Is there anybody out there working with abstract modelling to creat complex algorithms in FPGAs? Which tools do you use to implement, and which to verify?
> We assemblied a really powerful computer but our framerate is about ~15. I think you have to find the bottleneck. -Is it the transport from Camera to Framegrabber . -Is it the transfer from Framegrabber to the main memory. -the Transport from main Memory to GPU memory -The Algorithm on GPU -the Transport from GPU memory back to main memory -the Transport from main memory back to GPU 8) to show it on the Screen ;-) How much is the Framerate in live view without GPU. Best use the original Software of the Framegrabber.
Uwe wrote: > I think you have to find the bottleneck. guess if he didn't find it during the 1.5y this thread resides, there is no chance he will ever make it.

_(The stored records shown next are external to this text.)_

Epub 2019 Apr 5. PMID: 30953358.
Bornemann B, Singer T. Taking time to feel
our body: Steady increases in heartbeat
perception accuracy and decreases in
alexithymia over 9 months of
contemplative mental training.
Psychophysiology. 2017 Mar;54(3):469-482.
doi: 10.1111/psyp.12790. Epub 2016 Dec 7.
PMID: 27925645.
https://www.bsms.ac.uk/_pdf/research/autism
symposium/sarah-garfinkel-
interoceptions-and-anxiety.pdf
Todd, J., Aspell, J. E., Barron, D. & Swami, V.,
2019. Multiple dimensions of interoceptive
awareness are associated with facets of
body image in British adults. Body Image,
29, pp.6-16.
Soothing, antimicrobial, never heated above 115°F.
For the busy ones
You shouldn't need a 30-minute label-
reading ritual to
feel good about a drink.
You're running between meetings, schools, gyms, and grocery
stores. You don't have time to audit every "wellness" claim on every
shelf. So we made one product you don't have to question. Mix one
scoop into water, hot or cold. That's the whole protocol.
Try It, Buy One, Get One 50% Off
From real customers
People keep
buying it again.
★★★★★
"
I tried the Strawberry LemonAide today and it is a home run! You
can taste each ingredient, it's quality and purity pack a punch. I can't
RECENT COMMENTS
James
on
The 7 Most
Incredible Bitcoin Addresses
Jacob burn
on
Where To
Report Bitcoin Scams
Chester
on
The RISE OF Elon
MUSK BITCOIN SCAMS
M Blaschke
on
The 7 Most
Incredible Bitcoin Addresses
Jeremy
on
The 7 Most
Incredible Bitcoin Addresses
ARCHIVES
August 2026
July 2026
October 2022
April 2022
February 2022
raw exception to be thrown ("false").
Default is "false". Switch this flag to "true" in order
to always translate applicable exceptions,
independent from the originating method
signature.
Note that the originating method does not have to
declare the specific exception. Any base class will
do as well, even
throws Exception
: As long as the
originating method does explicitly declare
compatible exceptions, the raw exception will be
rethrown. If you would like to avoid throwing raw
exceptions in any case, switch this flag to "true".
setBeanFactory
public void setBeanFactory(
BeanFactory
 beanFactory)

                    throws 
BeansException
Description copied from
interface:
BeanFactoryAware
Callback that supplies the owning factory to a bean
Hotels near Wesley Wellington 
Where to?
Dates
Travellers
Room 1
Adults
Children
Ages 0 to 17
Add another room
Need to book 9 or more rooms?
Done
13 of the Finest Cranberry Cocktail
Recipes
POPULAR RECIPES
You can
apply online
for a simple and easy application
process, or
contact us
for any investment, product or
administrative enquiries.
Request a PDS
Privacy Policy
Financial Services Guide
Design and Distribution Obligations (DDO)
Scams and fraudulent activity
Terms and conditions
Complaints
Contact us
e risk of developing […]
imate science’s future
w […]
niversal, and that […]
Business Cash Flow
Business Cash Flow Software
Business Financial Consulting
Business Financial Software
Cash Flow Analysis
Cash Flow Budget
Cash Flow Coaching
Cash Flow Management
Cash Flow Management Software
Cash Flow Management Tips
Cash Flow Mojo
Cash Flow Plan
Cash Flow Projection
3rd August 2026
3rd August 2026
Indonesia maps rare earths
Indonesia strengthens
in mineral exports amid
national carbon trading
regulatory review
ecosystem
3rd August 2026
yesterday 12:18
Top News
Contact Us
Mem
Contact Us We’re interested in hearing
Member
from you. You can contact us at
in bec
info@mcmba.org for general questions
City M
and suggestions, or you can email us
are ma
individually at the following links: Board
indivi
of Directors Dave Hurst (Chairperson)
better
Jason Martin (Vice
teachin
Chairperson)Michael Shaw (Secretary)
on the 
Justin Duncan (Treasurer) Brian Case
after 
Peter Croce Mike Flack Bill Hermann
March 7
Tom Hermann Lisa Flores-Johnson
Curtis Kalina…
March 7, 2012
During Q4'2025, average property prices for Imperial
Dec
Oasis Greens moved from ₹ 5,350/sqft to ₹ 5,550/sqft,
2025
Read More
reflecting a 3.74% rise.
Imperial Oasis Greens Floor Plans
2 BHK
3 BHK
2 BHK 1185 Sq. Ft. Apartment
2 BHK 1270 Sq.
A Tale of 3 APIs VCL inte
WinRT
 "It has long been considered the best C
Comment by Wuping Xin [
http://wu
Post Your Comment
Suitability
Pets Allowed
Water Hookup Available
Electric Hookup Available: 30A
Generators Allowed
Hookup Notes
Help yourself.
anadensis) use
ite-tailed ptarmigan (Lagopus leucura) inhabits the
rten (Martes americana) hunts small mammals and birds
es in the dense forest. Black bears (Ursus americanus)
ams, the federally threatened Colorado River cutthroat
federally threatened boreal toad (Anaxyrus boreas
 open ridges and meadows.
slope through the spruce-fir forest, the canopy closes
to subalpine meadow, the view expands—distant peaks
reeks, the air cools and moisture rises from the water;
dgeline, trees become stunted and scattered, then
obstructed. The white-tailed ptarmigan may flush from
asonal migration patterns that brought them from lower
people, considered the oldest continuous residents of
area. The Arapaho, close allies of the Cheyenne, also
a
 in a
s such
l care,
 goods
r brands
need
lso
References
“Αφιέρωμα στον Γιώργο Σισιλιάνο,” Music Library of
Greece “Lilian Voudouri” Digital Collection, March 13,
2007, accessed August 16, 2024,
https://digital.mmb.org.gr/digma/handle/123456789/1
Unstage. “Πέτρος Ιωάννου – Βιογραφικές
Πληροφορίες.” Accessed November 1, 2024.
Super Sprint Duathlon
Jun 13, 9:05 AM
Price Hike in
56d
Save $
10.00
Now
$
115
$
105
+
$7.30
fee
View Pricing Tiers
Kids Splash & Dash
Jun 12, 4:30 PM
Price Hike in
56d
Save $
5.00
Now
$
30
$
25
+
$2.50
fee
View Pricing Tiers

As for all designs I came across so far I could state the the data transportation from and to the GPU over what so ever is always the bottle neck even if one uses pcie. This is the reason why people commonly use FPGAs for this. As soon as data interchange becomes more complex than just shift from one cell to the next (what GPU-elements could do very well) the heaven like power oft the GPU systems gets down to it's knees. > We use parallel programming techniques like CUDA and it increased the > speed significantly but we were thinking whether reimplementing this > algorithm in FPGA would increase the speed. This is the point, whereby "parallel techniques" does not tell the full truth about a design. CUDA and FPGA-DSP techniques differ significantly from each other and while stepping from C and DSP based processing from parallelly coded CUDA processing is small - transferring algorithms to FPGAs will fail if fundamental issues are not understood correctly. At first glance, the FPGAs will perform lower when only fed with soft core like ALUs performing DSP-based processing. Totally new structures will have to be invented first to overcome this limits and take advantage from the FPGA's real capabilities. Since the tree of information looks mostly like this: Design - Software - DSP - CUDA GPU - Hardware - FPGA-softcore - - FPGA-calculation chains it will never be possible transform a design from a software to FPGAs efficiently.